Jamás estuve
en Roma. Esa era una razón más para acompañarla, pero había un acuerdo tácito
entre nuestros deseos. No nos pertenecíamos sino en la intimidad, no estábamos
ligados a nombres ni planes compartidos. Viajar a Roma era algo suyo, no mío, y
así lo entendimos.
A una semana de su partida comencé a recibir sus
fotografías. Supuse que tan pronto conociera a alguien ese pasatiempo
desaparecería, pero nunca faltaron en mi buzón los risueños sobres bond que
contenían las imágenes de su travesía.
Las fui apilando por bloques. El primer mes todo era
nuevo y yo recibí la ciudad completa en grandes paisajes panorámicos. Nada de
la vieja Roma faltaba. La terracota y el mármol del foro convivían con el
bronce de los museos y la pátina amarillenta de los muros de los restaurantes
lujosos.
El segundo y el tercer mes algunos barrios no
volvieron.
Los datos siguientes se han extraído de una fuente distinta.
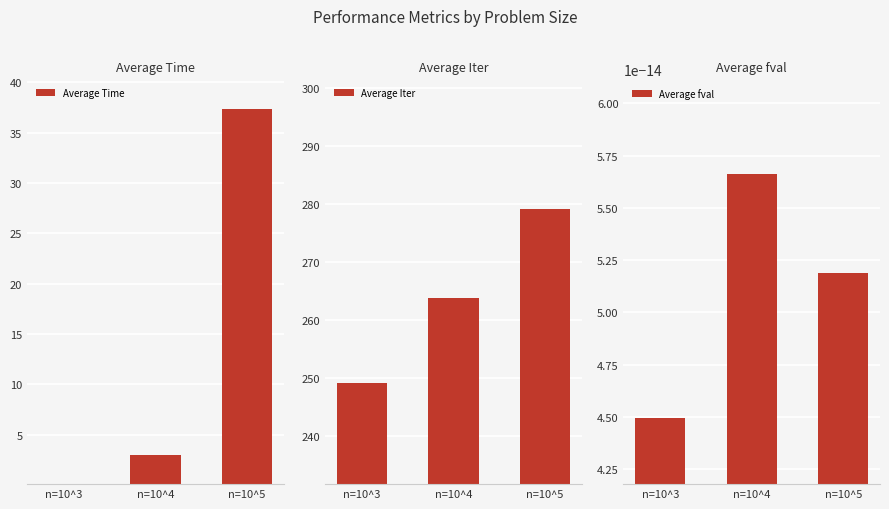

What is the value of the Average Time bar at the 1st from the left?

0.1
Había en las imágenes de entonces una predilección por las
superficies más disímiles. Los rostros mecánicos y pálidos de los turistas
orientales descritos contra los muslos de una escultura desnuda presumiendo su
negro y duro silicato. Trajes ejecutivos de corte recto, corbatas, minifaldas y
sombreros de alas elegantes contra los círculos imponentes de las fuentes
públicas y sus ruidos de naturaleza civilizada.
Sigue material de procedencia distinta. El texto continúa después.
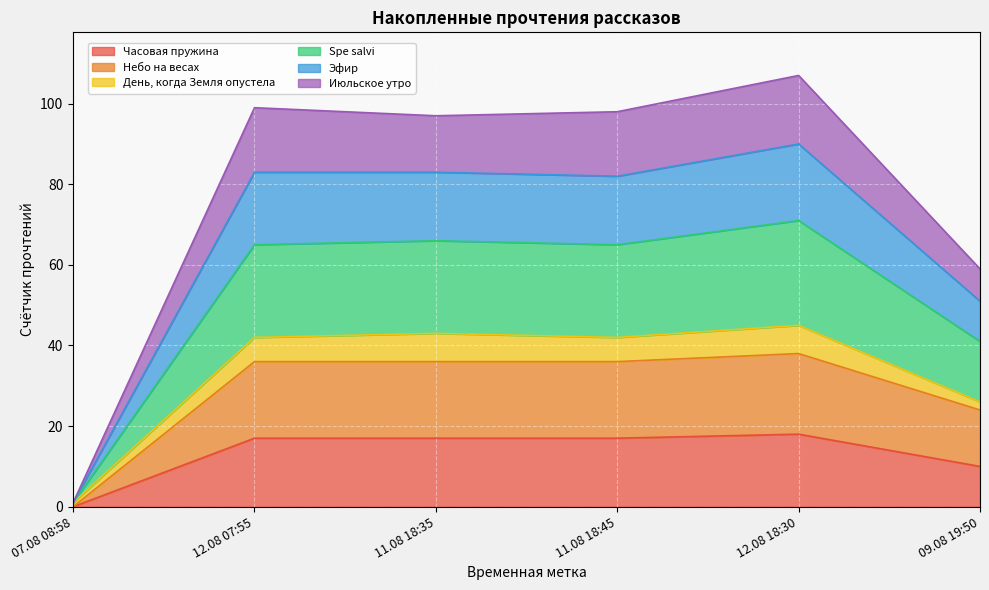

Which category has the lowest value in the Часовая пружина series?

07.08 08:58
Un cambio brusco se produjo el cuarto mes. Las grandes
estructuras, los enormes museos e impersonales plazas cedieron espacio a un
solo lugar. Sus ojos se concentraron en la gente y las esquinas de su barrio
que llegué a transitar con mayor morbo que el mío propio. Las rotundas arrugas
de la florista de la esquina, la silla blanca desarticulada que a cierta hora
del día pintaba una sombra escuálida y cómica sobre la pared frontal del que
debía ser su café favorito.
De a poco se fueron acabando las plazas, los cafés,
las esquinas. Sólo quedaba un lugar que la lente no había retratado, su casa,
pero jamás recibí una fotografía sobre ella. En cambio, a los últimos paisajes
mínimos de su barrio siguieron fotografías con partes de su cuerpo. Manos,
espalda, muslos, pechos y sus labia. Lo último en aparecer fueron sus ojos en
un plano cerrado que resaltaba una pupila dilatada por su gana, mi gana.
No sé si las postales se siguieron apretando en el
buzón de la casa de la calle de Ortigas. Cumplido el año exacto, partí hacia
suelo itálico. Nunca había estado en Roma pero ahora la conocía tan bien que no
fue difícil encontrar a la florista, ni llegar a la silla y al café della
Piazza. Su edificio, el único del barrio del Gianicolo ausente en las
fotografías, estaba rodeado por un macizo de ladrillo rojo y hiedras verdes.
La esperé afuera esa tarde y la siguiente, sin éxito.
Hablé con la casera y acordamos que alquilaría un apartamento hasta que ella
volviera.
Hoy recibo un
sobre mate blanco. En él hay dos postales. Lo abro despacio como para prolongar
algo que ya adivino. Esta vez empezó por fotografiar sus ojos. La segunda foto
es una panorámica de su espalda en un paisaje conocido. Mi cama, mi cuarto,
nuestra casa. Cierro el sobre y escucho los sonidos de este barrio que ya me
pertenece. Comienzo por fotografiar todas las esquinas del apartamento. Mañana
o pasado —el próximo año quizá— cuando estemos juntos, podremos completar,
finalmente, la colección de toda la inmensa urbe romana.